From rollup perspective, the state-transition proof already enforces/commits a newLER, so it can enforce/commit also a ImportedBridgeExit_Tree, where all the claims are stored. So there will not be any discrepancy.

From sidechains like PoS, the consensus-proof will just provide guarantee on the ImportedBirdgeExits and newLER. This is where I think we can introduce the consensusType - consensusPayload as an inputs of the PP to be more generic. The first one that we will use will be consensusType: 0 and the PP takes the consensusPayload = publicKey and checks the signature. Later on, we can think about other consensus, such as the PoS one and how to handle it in the PP

[bpfarmer]

ok, I was always thinking on this scenario xD

:D maybe others would disagree but to me it's tough to see this as being super important.

Therefore, it makes sense to sign just the LER.

✅

I think we can introduce the consensusType - consensusPayload as an inputs of the PP to be more generic.

I agree in principle - I think that introducing consensusType and consensusPayload makes sense. However, should the PP check consensus? For example, there's no state root parameter in the PP, so we may not be able to fully verify the updated state of the chain.

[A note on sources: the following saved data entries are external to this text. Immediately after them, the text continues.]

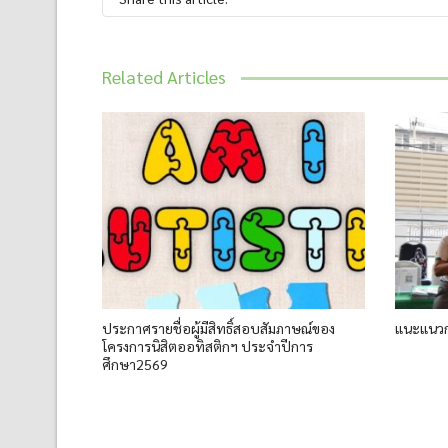
Related Articles
ประกาศรายชื่อผู้มีสิทธิ์สอบสัมภาษณ์ของ
แนะแนวกา
โครงการนิสิตออทิสติกฯ ประจำปีการ
ศึกษา2569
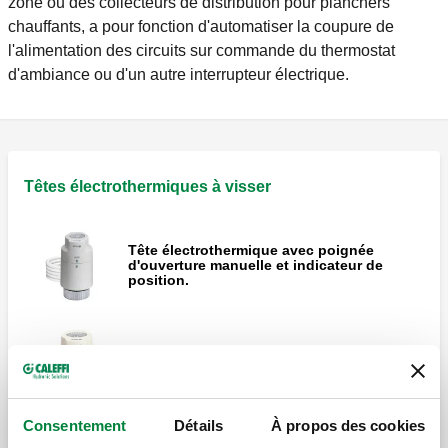
zone ou des collecteurs de distribution pour planchers
chauffants, a pour fonction d'automatiser la coupure de
l'alimentation des circuits sur commande du thermostat
d'ambiance ou d'un autre interrupteur électrique.
Têtes électrothermiques à visser
Tête électrothermique avec poignée
d'ouverture manuelle et indicateur de
position.
Tête électrothermique. Avec poignée
d'ouverture manuelle et indicateur de
position.
Consentement
Détails
À propos des cookies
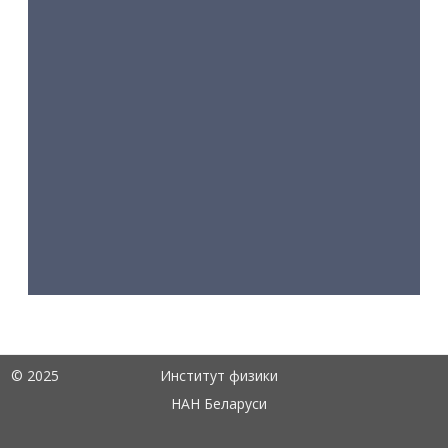
© 2025
Институт физики
НАН Беларуси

I wonder if it makes sense to have separate verification pipelines for:

• Execution Proof
• Consensus Proof
• Pessimistic Proof

We can obviously combine things in the short term to simplify, but maybe a clean separation of these components makes sense?

[krlosMata]

I was always thinking that the consensus is embedded into execution proof & pessimistic proof, differently.
So you have a consensus for each one:

• transactions ordering (state-transition at the end) in the execution
• bridgeExits & importedBridgeExits in the PP

An example that I can imagine: Polygon PoS

• on one hand, you verify consensus + state-transistion --> newStateRoot
• on the other hand, you verify consensus + PP --> newStatePP

This gives certain flexibility in the protocol since one is not dependent on the other one.